§ WORK REQUEST
Rewrite each line of the records below as one string in a JSON list, skipping blank lines and leaving out the pictures.

§ SOURCE DATA
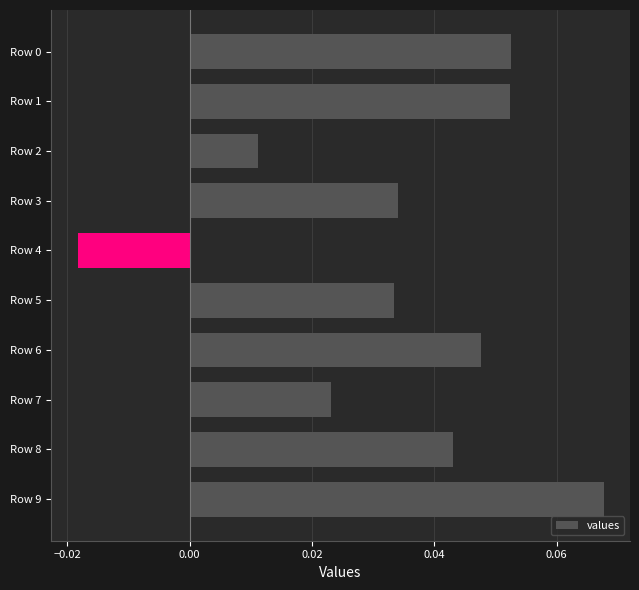

Between Row 5 and Row 6, which is larger?

Row 6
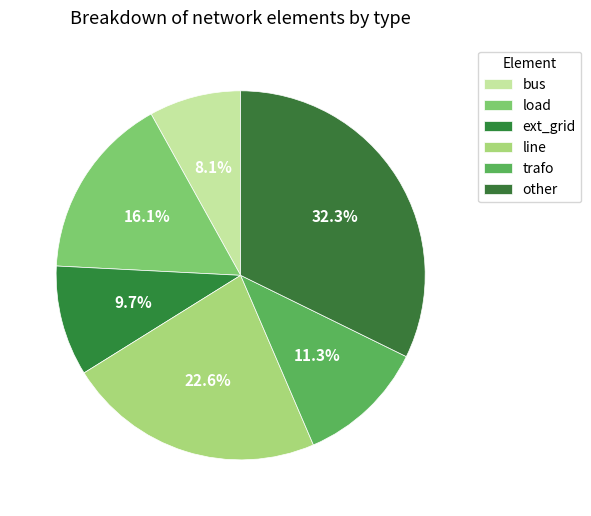

Count the number of slices in the pie.

6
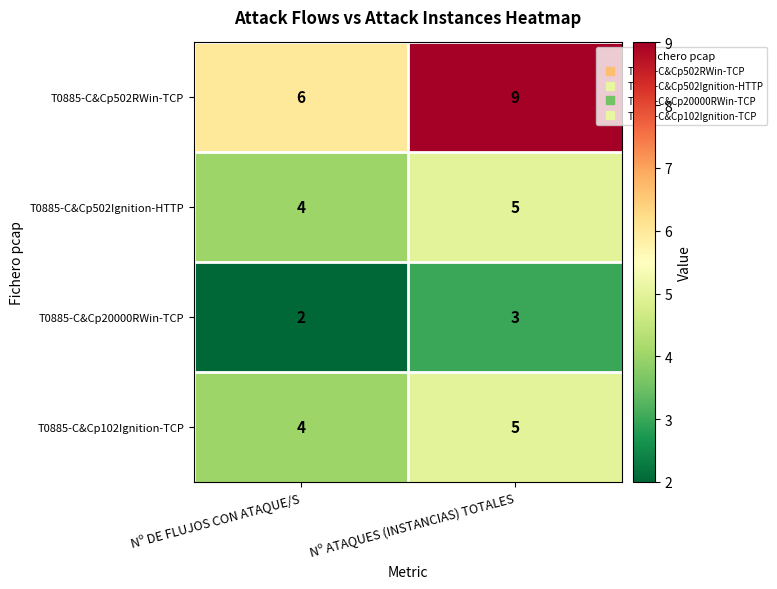

How many values in the T0885-C&Cp20000RWin-TCP series are below 3?

1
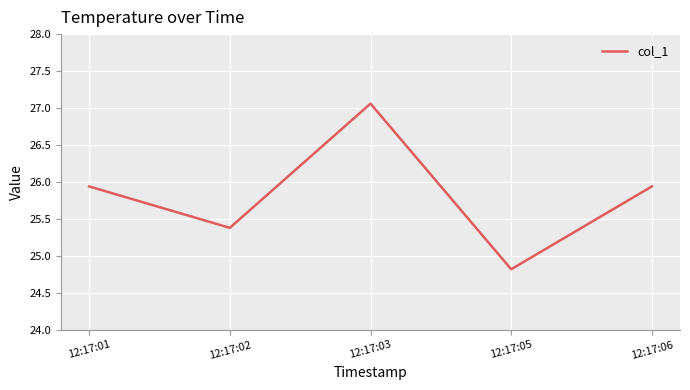

How many values exceed 25?

4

§ ANSWER SPACE
[
  "Between Row 5 and Row 6, which is larger?",
  "Row 6",
  "Count the number of slices in the pie.",
  "6",
  "How many values in the T0885-C&Cp20000RWin-TCP series are below 3?",
  "1",
  "How many values exceed 25?",
  "4"
]